The Making of Robert E. Lee reveals the flesh-and-blood Lee--not to expose him but to better understand a man who was perhaps the most fervent practitioner of the Southern code of conduct, behind which he camouflaged much of his character.
With unprecedented insight into Robert E. Lee's personal and public lives, Michael Fellman humanizes this one-dimensional icon, placing him within history rather than above it. With both detachment and compassion, Fellman deftly probes beneath the surface to show Lee as a deeply conflicted man, one with sometimes surprising views on sexuality, family, religion, and politics, as well as military practice. This realistic portrayal situates Lee firmly in the contexts of his time, place, class, gender, and race.

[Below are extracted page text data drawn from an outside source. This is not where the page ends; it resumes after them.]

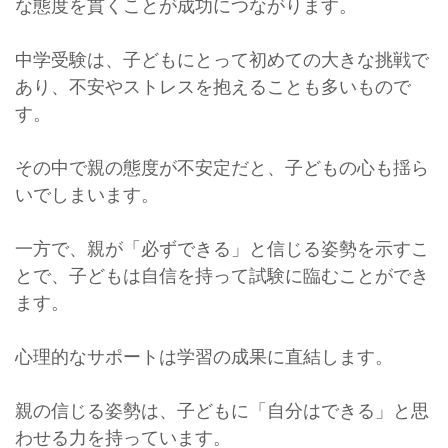
な態度を貫くことが成功につながります。
中学受験は、子どもにとって初めての大きな挑戦で
あり、不安やストレスを抱えることも多いもので
す。
その中で親の態度が不安定だと、子どもの心も揺ら
いでしまいます。
一方で、親が「必ずできる」と信じる姿勢を示すこ
とで、子どもは自信を持って試験に臨むことができ
ます。
心理的なサポートは学習の成果に直結します。
親の信じる姿勢は、子どもに「自分はできる」と思
わせる力を持っています。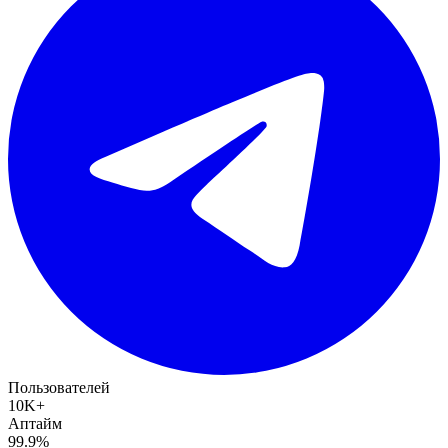
Пользователей
10K+
Аптайм
99.9%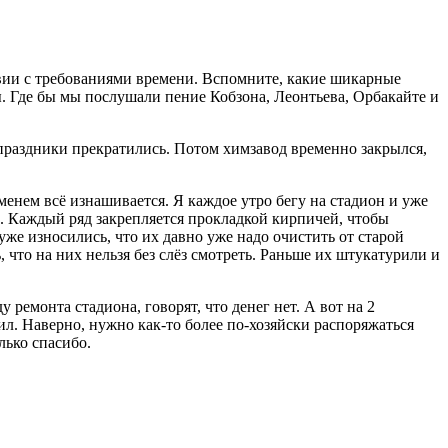
вии с требованиями времени. Вспомните, какие шикарные
ы. Где бы мы послушали пение Кобзона, Леонтьева, Орбакайте и
раздники прекратились. Потом химзавод временно закрылся,
менем всё изнашивается. Я каждое утро бегу на стадион и уже
а. Каждый ряд закрепляется прокладкой кирпичей, чтобы
же износились, что их давно уже надо очистить от старой
что на них нельзя без слёз смотреть. Раньше их штукатурили и
 ремонта стадиона, говорят, что денег нет. А вот на 2
л. Наверно, нужно как-то более по-хозяйски распоряжаться
лько спасибо.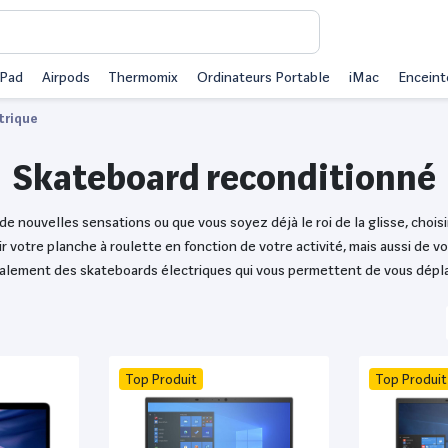
iPad
Airpods
Thermomix
Ordinateurs Portable
iMac
Enceint
trique
Skateboard reconditionné
r de nouvelles sensations ou que vous soyez déjà le roi de la glisse, choi
ir votre planche à roulette en fonction de votre activité, mais aussi de 
 également des skateboards électriques qui vous permettent de vous déplac
Top Produit
Top Produit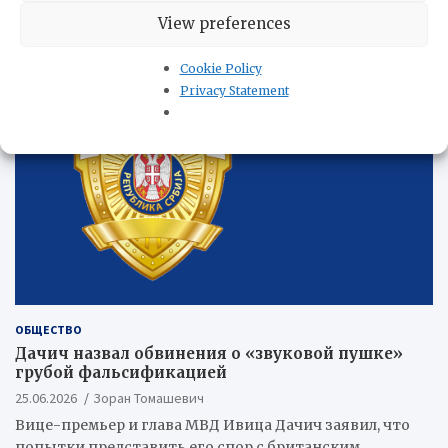
получают новый…
View preferences
Cookie Policy
Privacy Statement
ОБЩЕСТВО
Дачич назвал обвинения о «звуковой пушке»
грубой фальсификацией
25.06.2026
Зоран Томашевич
Вице-премьер и глава МВД Ивица Дачич заявил, что
попытки представить его спор с британским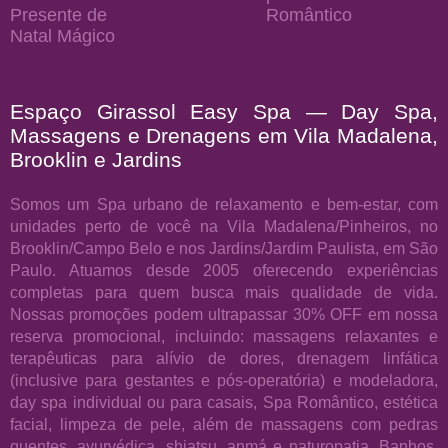
Presente de
Romântico
Natal Mágico
Espaço Girassol Easy Spa — Day Spa,
Massagens e Drenagens em Vila Madalena,
Brooklin e Jardins
Somos um Spa urbano de relaxamento e bem-estar, com
unidades perto de você na Vila Madalena/Pinheiros, no
Brooklin/Campo Belo e nos Jardins/Jardim Paulista, em São
Paulo. Atuamos desde 2005 oferecendo experiências
completas para quem busca mais qualidade de vida.
Nossas promoções podem ultrapassar 30% OFF em nossa
reserva promocional, incluindo: massagens relaxantes e
terapêuticas para alívio de dores, drenagem linfática
(inclusive para gestantes e pós-operatória) e modeladora,
day spa individual ou para casais, Spa Romântico, estética
facial, limpeza de pele, além de massagens com pedras
quentes, ayurvédica, shiatsu, anmá e naturopatia, Banhos,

Although Lee tried to be a virtuous, even perfect man, he often flirted extravagantly--and perhaps did more--with women other than his wife. While he strove to be a kind and honest leader, he was extremely distant from and controlling of both his sons and the soldiers in his Civil War army. With his deeply ingrained habits of command, Lee the aristocratic disciplinarian looked down upon the white lower orders as he did upon slaves.
After a distinguished if conventional career in the peacetime American army, Lee chose to join the Confederate cause on account of his unquestioning identification with the values and interests of the Virginia slaveholding class. Something of a failure during the first year of combat, Lee was thrust into command at a crucial juncture in the war, just as the Union army approached Richmond, the Confederate capital. Fellman argues that "the Civil War rescued Robert E. Lee from marginality and obscurity."

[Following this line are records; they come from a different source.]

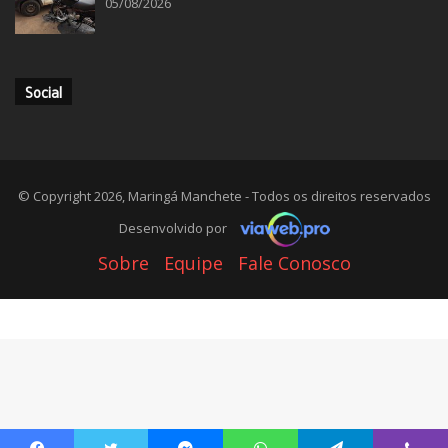
05/08/2026
Social
© Copyright 2026, Maringá Manchete - Todos os direitos reservados
Desenvolvido por
Sobre
Equipe
Fale Conosco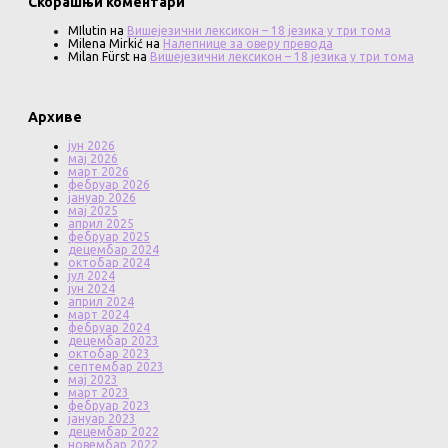
Скорашњи коментари
MIlutin
на
Вишејезични лексикон – 18 језика у три тома
Milena Mirkić
на
Налепнице за оверу превода
Milan Fürst
на
Вишејезични лексикон – 18 језика у три тома
Архиве
јун 2026
мај 2026
март 2026
фебруар 2026
јануар 2026
мај 2025
април 2025
фебруар 2025
децембар 2024
октобар 2024
јул 2024
јун 2024
април 2024
март 2024
фебруар 2024
децембар 2023
октобар 2023
септембар 2023
мај 2023
март 2023
фебруар 2023
јануар 2023
децембар 2022
новембар 2022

No general proved more audacious and tenacious than Lee, and none had a greater passion for battle. For a year, almost without exception, an increasingly confident Lee guided a seemingly invincible army, winning great victories at high costs. Finally overreaching the capabilities of his troops, Lee led them into crushing defeat at Gettysburg, after which his customary humility returned.

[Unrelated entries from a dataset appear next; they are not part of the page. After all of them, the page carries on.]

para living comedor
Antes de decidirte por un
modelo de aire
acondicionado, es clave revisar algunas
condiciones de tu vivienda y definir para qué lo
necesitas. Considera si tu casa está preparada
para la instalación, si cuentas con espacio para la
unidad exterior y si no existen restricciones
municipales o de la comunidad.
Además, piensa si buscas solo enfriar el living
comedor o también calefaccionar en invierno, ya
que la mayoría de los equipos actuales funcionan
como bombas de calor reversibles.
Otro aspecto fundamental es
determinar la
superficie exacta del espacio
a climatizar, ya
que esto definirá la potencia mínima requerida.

Paradoxically, even though war ultimately reinforced Lee's deep pessimism in the face of Fate, afterward he became a conscious inspiration and adviser to elite whites who sought to destroy Reconstruction and keep blacks at the bottom of the social order. he became a spokesman as well as a rallying point for those postwar Southern nationalists who sought, with success, to maintain and strengthen white supremacy.
Fellman's study does far more than any previous book both to uncover the intelligent, ambitious, and often troubled man behind the legend and to explore his life within the social, cultural, and political contexts of the mid-nineteenth-century South.